The problem. Everything in the records below except the pictures must be written out exactly.

Dataset.

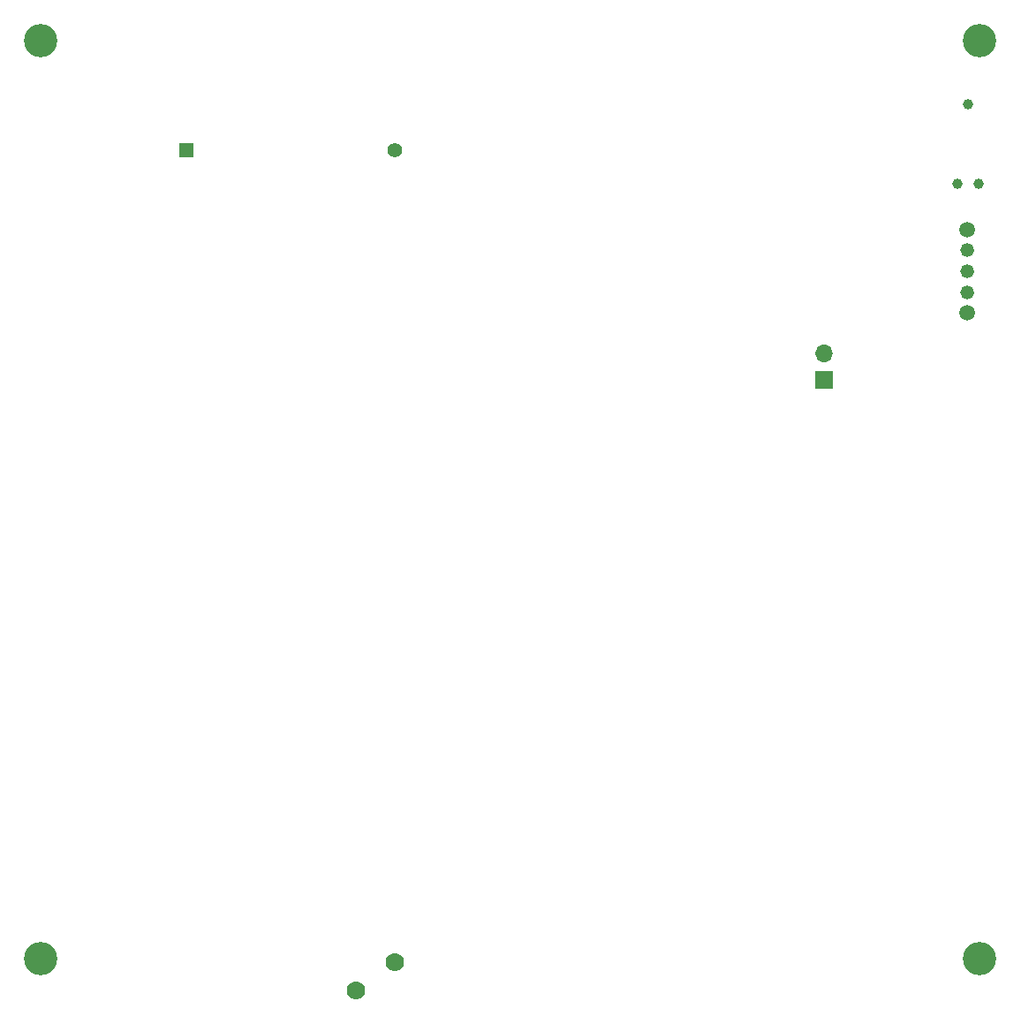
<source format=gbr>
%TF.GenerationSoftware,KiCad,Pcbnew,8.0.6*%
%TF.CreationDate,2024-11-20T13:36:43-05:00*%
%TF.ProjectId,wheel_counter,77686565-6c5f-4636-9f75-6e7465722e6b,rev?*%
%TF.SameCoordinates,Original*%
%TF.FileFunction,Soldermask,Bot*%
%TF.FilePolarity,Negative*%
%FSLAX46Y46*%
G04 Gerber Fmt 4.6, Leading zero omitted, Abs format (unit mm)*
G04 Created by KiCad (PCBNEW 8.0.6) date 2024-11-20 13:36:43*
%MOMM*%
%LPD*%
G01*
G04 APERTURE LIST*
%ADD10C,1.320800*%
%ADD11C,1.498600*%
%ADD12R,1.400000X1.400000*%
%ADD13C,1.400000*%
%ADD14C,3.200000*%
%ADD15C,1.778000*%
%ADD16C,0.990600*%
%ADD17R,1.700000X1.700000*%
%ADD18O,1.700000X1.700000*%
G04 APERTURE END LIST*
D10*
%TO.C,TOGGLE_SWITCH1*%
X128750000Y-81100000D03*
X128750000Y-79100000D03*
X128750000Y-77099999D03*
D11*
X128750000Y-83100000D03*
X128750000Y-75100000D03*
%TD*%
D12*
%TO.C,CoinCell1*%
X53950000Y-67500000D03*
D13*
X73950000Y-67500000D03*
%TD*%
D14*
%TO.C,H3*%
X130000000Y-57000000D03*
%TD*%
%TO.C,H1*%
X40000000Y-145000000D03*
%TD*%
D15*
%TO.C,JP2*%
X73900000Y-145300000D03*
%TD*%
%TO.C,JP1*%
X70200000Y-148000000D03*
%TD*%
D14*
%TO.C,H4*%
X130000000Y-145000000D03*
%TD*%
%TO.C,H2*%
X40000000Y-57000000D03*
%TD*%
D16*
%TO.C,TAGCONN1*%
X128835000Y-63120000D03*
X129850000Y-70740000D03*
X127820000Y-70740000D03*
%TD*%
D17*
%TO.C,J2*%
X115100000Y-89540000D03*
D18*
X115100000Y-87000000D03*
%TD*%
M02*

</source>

Output for this exercise.
<source format=gbr>
%TF.GenerationSoftware,KiCad,Pcbnew,8.0.6*%
%TF.CreationDate,2024-11-20T13:36:43-05:00*%
%TF.ProjectId,wheel_counter,77686565-6c5f-4636-9f75-6e7465722e6b,rev?*%
%TF.SameCoordinates,Original*%
%TF.FileFunction,Soldermask,Bot*%
%TF.FilePolarity,Negative*%
%FSLAX46Y46*%
G04 Gerber Fmt 4.6, Leading zero omitted, Abs format (unit mm)*
G04 Created by KiCad (PCBNEW 8.0.6) date 2024-11-20 13:36:43*
%MOMM*%
%LPD*%
G01*
G04 APERTURE LIST*
%ADD10C,1.320800*%
%ADD11C,1.498600*%
%ADD12R,1.400000X1.400000*%
%ADD13C,1.400000*%
%ADD14C,3.200000*%
%ADD15C,1.778000*%
%ADD16C,0.990600*%
%ADD17R,1.700000X1.700000*%
%ADD18O,1.700000X1.700000*%
G04 APERTURE END LIST*
D10*
%TO.C,TOGGLE_SWITCH1*%
X128750000Y-81100000D03*
X128750000Y-79100000D03*
X128750000Y-77099999D03*
D11*
X128750000Y-83100000D03*
X128750000Y-75100000D03*
%TD*%
D12*
%TO.C,CoinCell1*%
X53950000Y-67500000D03*
D13*
X73950000Y-67500000D03*
%TD*%
D14*
%TO.C,H3*%
X130000000Y-57000000D03*
%TD*%
%TO.C,H1*%
X40000000Y-145000000D03*
%TD*%
D15*
%TO.C,JP2*%
X73900000Y-145300000D03*
%TD*%
%TO.C,JP1*%
X70200000Y-148000000D03*
%TD*%
D14*
%TO.C,H4*%
X130000000Y-145000000D03*
%TD*%
%TO.C,H2*%
X40000000Y-57000000D03*
%TD*%
D16*
%TO.C,TAGCONN1*%
X128835000Y-63120000D03*
X129850000Y-70740000D03*
X127820000Y-70740000D03*
%TD*%
D17*
%TO.C,J2*%
X115100000Y-89540000D03*
D18*
X115100000Y-87000000D03*
%TD*%
M02*

</source>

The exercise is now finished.